Ах. И вот тут-то я расскажу ей о том визите, что нанесла она в рыболовную компанию "Сойо" в незапамятные времена. Расскажу, как я, нищий белый паренек в стае невежественных мексиканцев и филиппинцев, был так ошеломлен ее красотой, что не осмелился даже лица ей показать. А потом рассмеюсь:

– Но теперь вы, конечно же, знаете, кто я такой.

Я подведу ее к книжной полке, где среди нескольких незаменимых книг, вроде Библии и словарей, будут виднеться и мои собственные, и вытяну "Колосса Судьбы" – ту самую книгу, за которую мне вручили Нобелевскую премию.

– Хотите, подпишу вам?

И тогда, ахнув, она поймет.

– Так вы – Бандини, знаменитый Артуро Бандини! Х-ха. И я опять рассмеюсь:

– Он самый!

Что за день это будет! Какой триумф!

Пятнадцать

Прошел месяц – четыре получки. Пятнадцать долларов в неделю.

Я так и не привык к Коротышке Нэйлору. А Коротышка Нэйлор, если уж на то пошло, так и не привык ко мне. Я с ним не мог разговаривать, но и он со мной не мог. Он не из тех, кто любезничает: здрасьте, мол, ну как поживаете? Кивнет, и все. Обсуждать положение рыбоконсервной промышленности или мировой политики тоже не станет. Слишком холоден. Он держал меня на расстоянии. Не давал мне забыть, что я – просто рабочая сила. Я уже и так это знал, вовсе не нужно тыкать меня носом.
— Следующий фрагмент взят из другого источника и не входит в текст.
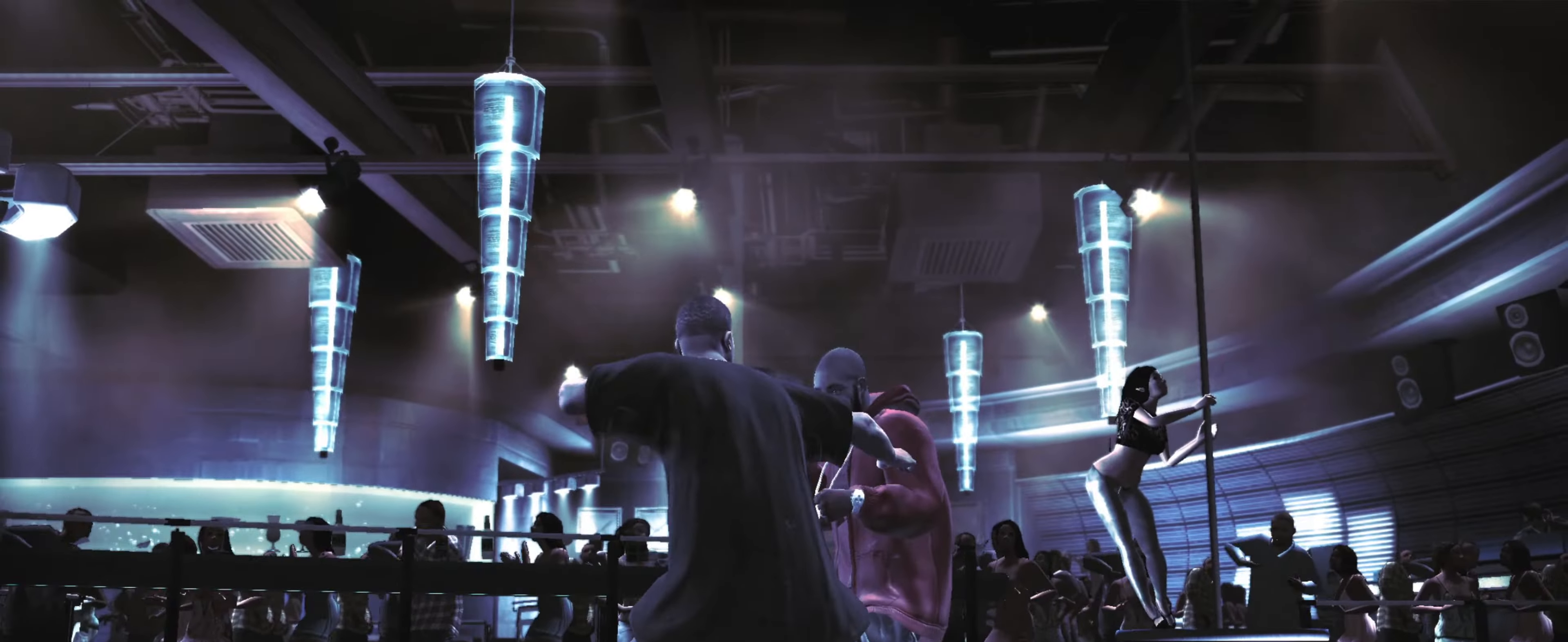
{"buttons": [], "left_stick": "down-right", "right_stick": "center", "events": [[167, "SQUARE", "down"], [200, "SQUARE", "up"], [267, "left_stick", "up"], [383, "left_stick", "down-right"]]}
Близилось окончание скумбриевого сезона. Наступил день, когда мы закончили маркировку двухтонной партии. Появился Коротышка Нэйлор с карандашом и какой-то разнарядкой. Всю скумбрию уложили в коробки, коробки надписали и подготовили к отправке. В доках уже стоял сухогруз, готовый доставить рыбу в Германию – на оптовый рынок в Берлин.

Коротышка распорядился вывезти партию в доки. Когда конвейер остановился, я смахнул пот и, придав лицу выражение терпимости и добродушия, подошел к Коротышке и хлопнул его по спине.

– Ну, как ситуация с консервированием, Нэйлор? – спросил я. – Какую конкуренцию составляют нам эти норвежцы?

Тот отмахнулся:

– Иди возьми себе тележку и марш работать.

– Суровый хозяин, – не унимался я. – Вы – суровый хозяин, Нэйлор.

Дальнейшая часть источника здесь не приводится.